Kevin Hart: How Far Does Saying Sorry Really Go?

Comedian and actor Kevin Hart is the latest celebrity to learn that what you post on social media, no matter how long ago, can come back to haunt you. Last month, after the announcement that Hart would be hosting the 91st Academy Awards, homophobic tweets that the comedian posted between 2009 and 2011 were uncovered and circulated throughout the media.

One tweet, which was deleted not long after the backlash to the tweets began, read, “Yo if my son comes home & try’s 2 play with my daughters doll house I’m going 2 break it over his head & say n my voice ‘stop that’s gay”

Following widespread criticism and the Academy’s request for an apology, Hart chose to step down from the potential hosting gig.

While many may still be against the idea of the comedian hosting the prestigious and high-profile event, Hart is not without supporters. Last week on her talk show, Ellen DeGeneres, who formerly hosted the Oscars herself, asked Hart to reconsider hosting the ceremony after personally reaching out to the Academy to consider re-hiring him.

During the interview, DeGeneres says, “So I called them. I said, ‘Kevin’s on.’ I said, ‘I have no idea if he wants to come back and host. But what are your thoughts?’ And they were like, ‘Oh my God. We want him to host. We feel like that maybe he misunderstood or it was handled wrong or maybe we said the wrong thing, but we want him to host.’”

Unfortunately, DeGeneres’s well-meaning intentions and support for Hart has managed to cause yet another onslaught of debate. Responses to DeGeneres’s gesture ranged from proclamations about DeGeneres not having the right to pardon Hart from his transgressions to continuous upset over Hart’s apparent lack of remorse and sincerity.

As a self-proclaimed member of the LGBTQ community, CNN’s Don Lemon addressed the lack of a formal apology from Hart on a Friday CNN Tonight segment. He went on to discuss how statements like Hart’s may be meant as a joke but actually belittle the violent and traumatic experiences that many members, especially African-American members, of the LGBTQ community have to endure. According to Lemon, Hart simply issuing an apology will not be enough.

He states, “Apologizing and moving on does not make the world a better place for people who are gay or people who are transgender, being an ally does.” Lemon recommended that Hart use his platform to shed light on the issue of homophobia, specifically within the black community, and take the time to listen and acknowledge the experiences of those that belong to the LGBTQ community.

This past Saturday in an Instagram post, believed to be a response to Lemon’s comments and backlash from his interview with DeGeneres, Hart wrote, “When did we get to the point where we forgot that we all learn, then we all have the ability to grow and with that growth comes a wealth of knowledge. You can’t change without a understanding of what GROWTH means.”
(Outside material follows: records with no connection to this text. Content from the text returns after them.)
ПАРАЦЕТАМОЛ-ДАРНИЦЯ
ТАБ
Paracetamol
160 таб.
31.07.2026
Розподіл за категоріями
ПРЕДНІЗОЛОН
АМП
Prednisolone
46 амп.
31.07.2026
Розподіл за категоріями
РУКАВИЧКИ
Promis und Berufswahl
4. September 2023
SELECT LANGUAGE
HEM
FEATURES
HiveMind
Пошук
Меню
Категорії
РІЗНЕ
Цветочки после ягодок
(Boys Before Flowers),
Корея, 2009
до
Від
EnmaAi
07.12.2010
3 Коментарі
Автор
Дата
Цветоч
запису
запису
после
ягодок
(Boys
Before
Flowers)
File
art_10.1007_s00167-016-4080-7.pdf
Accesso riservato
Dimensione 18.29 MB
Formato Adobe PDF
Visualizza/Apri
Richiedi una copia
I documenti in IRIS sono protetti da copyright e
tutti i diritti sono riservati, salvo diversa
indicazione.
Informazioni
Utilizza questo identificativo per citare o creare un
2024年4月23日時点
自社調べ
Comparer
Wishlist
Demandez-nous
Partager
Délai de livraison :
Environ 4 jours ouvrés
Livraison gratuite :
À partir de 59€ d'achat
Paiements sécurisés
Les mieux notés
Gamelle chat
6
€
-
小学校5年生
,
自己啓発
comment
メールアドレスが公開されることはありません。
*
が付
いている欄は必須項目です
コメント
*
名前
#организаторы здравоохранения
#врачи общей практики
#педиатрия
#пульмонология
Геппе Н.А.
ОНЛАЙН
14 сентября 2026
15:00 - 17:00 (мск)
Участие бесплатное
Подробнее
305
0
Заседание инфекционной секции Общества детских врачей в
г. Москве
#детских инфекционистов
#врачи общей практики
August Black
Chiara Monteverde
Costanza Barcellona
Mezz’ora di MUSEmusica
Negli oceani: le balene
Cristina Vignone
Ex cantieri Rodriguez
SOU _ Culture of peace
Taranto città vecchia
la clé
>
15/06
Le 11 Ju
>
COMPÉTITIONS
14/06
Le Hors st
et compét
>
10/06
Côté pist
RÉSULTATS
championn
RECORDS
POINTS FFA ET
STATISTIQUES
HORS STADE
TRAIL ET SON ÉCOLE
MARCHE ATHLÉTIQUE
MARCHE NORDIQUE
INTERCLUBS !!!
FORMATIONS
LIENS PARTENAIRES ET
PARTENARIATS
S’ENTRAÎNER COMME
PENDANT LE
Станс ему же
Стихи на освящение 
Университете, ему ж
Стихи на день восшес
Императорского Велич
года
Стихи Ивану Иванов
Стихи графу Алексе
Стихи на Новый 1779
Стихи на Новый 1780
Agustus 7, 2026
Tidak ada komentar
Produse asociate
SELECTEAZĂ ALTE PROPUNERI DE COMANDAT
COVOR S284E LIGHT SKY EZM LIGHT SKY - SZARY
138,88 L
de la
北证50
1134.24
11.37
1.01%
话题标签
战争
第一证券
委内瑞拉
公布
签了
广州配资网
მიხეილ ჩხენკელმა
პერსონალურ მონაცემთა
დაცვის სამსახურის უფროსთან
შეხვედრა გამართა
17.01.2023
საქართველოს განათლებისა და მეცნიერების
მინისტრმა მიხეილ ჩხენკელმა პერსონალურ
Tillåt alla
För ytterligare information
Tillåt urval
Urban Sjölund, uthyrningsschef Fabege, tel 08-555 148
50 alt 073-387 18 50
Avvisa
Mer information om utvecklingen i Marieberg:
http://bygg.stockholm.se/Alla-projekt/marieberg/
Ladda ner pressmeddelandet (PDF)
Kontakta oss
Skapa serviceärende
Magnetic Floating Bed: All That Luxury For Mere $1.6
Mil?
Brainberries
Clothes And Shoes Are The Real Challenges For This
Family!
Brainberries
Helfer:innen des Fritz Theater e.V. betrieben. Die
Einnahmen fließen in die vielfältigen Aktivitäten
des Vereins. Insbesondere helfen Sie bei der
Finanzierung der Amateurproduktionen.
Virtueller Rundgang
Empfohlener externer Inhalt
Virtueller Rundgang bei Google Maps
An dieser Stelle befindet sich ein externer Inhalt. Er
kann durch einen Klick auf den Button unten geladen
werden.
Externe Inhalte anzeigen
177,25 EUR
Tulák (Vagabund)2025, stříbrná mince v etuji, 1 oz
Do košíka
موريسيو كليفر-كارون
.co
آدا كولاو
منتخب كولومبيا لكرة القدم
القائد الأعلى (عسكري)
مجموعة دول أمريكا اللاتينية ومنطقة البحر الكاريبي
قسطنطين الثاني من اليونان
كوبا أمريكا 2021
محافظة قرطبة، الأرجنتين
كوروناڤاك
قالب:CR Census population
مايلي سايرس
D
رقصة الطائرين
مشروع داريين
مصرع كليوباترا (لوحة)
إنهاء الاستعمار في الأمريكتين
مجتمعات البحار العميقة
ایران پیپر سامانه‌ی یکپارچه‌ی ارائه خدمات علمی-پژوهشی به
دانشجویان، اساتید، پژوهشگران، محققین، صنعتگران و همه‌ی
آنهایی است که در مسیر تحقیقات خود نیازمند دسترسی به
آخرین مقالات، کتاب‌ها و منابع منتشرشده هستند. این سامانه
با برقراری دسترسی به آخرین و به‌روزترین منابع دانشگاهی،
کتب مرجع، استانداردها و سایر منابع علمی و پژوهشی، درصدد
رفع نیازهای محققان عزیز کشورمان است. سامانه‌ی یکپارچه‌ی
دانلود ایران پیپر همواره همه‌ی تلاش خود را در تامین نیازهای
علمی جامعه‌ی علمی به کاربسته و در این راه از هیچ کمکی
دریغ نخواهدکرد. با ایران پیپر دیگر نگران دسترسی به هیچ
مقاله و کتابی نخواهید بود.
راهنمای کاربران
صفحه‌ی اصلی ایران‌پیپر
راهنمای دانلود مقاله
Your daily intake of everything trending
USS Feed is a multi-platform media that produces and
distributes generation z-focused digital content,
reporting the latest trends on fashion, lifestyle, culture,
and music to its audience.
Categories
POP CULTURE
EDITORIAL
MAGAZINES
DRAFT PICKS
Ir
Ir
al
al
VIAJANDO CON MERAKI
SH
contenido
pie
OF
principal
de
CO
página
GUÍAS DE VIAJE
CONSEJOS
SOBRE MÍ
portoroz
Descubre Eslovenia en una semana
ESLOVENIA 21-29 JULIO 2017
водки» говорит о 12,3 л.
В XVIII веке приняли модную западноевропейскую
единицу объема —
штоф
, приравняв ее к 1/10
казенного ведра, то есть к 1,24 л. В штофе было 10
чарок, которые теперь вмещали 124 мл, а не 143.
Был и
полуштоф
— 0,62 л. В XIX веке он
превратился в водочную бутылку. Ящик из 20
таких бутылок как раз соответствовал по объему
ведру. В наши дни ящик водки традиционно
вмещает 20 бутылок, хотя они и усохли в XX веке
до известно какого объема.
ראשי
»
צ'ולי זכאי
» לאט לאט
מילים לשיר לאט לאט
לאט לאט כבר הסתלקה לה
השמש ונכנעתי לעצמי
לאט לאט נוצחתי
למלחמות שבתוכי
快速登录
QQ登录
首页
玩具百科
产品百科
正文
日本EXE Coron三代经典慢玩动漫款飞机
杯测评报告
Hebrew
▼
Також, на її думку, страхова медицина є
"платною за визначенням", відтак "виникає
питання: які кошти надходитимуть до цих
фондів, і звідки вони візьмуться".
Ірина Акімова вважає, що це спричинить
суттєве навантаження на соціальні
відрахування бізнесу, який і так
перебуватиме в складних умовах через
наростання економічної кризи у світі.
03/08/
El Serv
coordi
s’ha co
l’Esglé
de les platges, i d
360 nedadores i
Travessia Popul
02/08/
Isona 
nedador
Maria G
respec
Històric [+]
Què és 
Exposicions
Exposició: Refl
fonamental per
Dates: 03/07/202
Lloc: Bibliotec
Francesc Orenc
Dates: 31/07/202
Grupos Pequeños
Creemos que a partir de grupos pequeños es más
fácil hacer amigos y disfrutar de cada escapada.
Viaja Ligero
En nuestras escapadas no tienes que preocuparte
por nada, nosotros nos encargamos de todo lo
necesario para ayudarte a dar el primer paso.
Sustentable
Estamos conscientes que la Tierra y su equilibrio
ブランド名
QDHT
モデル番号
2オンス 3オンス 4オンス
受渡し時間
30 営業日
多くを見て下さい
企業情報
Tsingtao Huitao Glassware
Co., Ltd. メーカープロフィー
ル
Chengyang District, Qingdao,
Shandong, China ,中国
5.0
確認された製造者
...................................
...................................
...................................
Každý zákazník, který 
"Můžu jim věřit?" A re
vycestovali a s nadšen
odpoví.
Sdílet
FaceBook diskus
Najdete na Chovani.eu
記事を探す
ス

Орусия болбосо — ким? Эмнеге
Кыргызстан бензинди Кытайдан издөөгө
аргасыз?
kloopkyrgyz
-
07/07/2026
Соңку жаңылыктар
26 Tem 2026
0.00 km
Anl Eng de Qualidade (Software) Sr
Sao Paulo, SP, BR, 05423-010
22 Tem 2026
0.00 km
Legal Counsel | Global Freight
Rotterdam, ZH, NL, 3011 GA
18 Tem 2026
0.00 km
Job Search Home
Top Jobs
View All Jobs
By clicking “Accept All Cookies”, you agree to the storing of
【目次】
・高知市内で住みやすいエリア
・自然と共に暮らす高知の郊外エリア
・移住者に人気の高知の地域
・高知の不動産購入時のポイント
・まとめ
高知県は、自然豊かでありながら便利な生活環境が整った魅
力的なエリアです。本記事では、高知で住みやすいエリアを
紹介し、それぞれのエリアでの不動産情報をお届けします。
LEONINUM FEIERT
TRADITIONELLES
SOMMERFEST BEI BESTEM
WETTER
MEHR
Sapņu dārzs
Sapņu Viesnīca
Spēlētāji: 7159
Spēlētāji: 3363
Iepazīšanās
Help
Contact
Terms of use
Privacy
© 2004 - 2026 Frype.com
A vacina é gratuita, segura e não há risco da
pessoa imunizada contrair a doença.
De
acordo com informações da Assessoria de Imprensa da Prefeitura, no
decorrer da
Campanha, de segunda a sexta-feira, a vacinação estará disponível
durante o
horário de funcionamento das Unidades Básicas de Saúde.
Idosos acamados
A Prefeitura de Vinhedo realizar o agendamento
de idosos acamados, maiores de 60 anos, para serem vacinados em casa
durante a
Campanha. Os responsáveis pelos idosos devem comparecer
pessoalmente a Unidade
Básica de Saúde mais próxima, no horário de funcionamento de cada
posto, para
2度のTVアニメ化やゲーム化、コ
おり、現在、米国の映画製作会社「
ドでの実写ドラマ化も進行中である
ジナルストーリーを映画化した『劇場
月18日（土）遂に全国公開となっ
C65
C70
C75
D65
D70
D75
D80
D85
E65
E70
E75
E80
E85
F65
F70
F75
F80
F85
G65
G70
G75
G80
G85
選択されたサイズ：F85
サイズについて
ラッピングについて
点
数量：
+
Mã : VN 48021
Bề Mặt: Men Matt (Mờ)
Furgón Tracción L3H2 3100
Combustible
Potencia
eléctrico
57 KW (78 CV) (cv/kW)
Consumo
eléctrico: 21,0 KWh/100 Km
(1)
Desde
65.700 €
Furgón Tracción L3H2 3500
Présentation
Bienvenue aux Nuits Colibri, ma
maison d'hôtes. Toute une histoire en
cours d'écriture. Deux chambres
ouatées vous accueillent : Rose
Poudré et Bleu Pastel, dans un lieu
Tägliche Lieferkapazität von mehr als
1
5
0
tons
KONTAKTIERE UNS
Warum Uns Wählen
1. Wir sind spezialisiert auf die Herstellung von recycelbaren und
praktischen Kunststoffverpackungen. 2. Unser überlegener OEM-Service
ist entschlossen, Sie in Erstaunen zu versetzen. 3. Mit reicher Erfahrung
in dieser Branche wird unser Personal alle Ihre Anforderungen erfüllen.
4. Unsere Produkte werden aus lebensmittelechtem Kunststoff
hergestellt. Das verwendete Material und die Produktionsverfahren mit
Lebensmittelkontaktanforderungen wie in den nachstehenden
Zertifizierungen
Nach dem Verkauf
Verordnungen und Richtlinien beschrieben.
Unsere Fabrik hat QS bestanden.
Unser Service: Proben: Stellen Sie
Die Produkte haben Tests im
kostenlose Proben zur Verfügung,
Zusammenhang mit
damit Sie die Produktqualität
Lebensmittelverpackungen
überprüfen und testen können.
While Hart has not moved on his decision to not host the Oscars, despite Degeneres and others expressing their desire to see him do the show, it is clear that Hart’s comments continue to stimulate well-needed conversations about LGBTQ awareness, homophobia, and the social responsibility of celebrities. There are still differing opinions about whether or not Hart has done enough to showcase contrition for his tweets but as Hart suggested through his Instagram post, one can only assume that this has been a teaching moment for him. The question is: does any of Hart’s apologies or demonstrations of regret go beyond him simply wanting to please critics, save his career, and bury the issue? Does Hart actually plan to use what he has learned from this matter to advocate against the same homophobic mentalities he has been accused of?

Lemon is right: when it comes down to it, an apology does next to nothing. It does not prove sincere remorse for one’s actions and it does not help those that have been affected. Being an ally to the cause and the LGBTQ community would go much further in proving that Hart cares about the negative impact of his words, even if it is just for good publicity.

The thing is, you can’t force someone to show support for a cause that they are not completely on board with. Monday, on his SiriusXM radio show, Hart expressed how he “didn’t like the forcing”, referring to Lemon’s recommendation that he become an ally. Ultimately, the comedian revealed that it wasn’t his dream to do so. However, Hart went on to say, “If the fight from the LGBTQ community is equality, that’s the fight. I’m riding with you guys. I understand you.”

Hart may or may not be sincere in his current display of penitence, but it will be interesting to see how he plans to stand with the LGBTQ community in the fight for “equality” in the future. One can only hope that Hart does more than settle for the bare-minimum apologetic press tour while waiting for the issue to blow over, by stepping up and speaking out against the same behavior he is being called out for.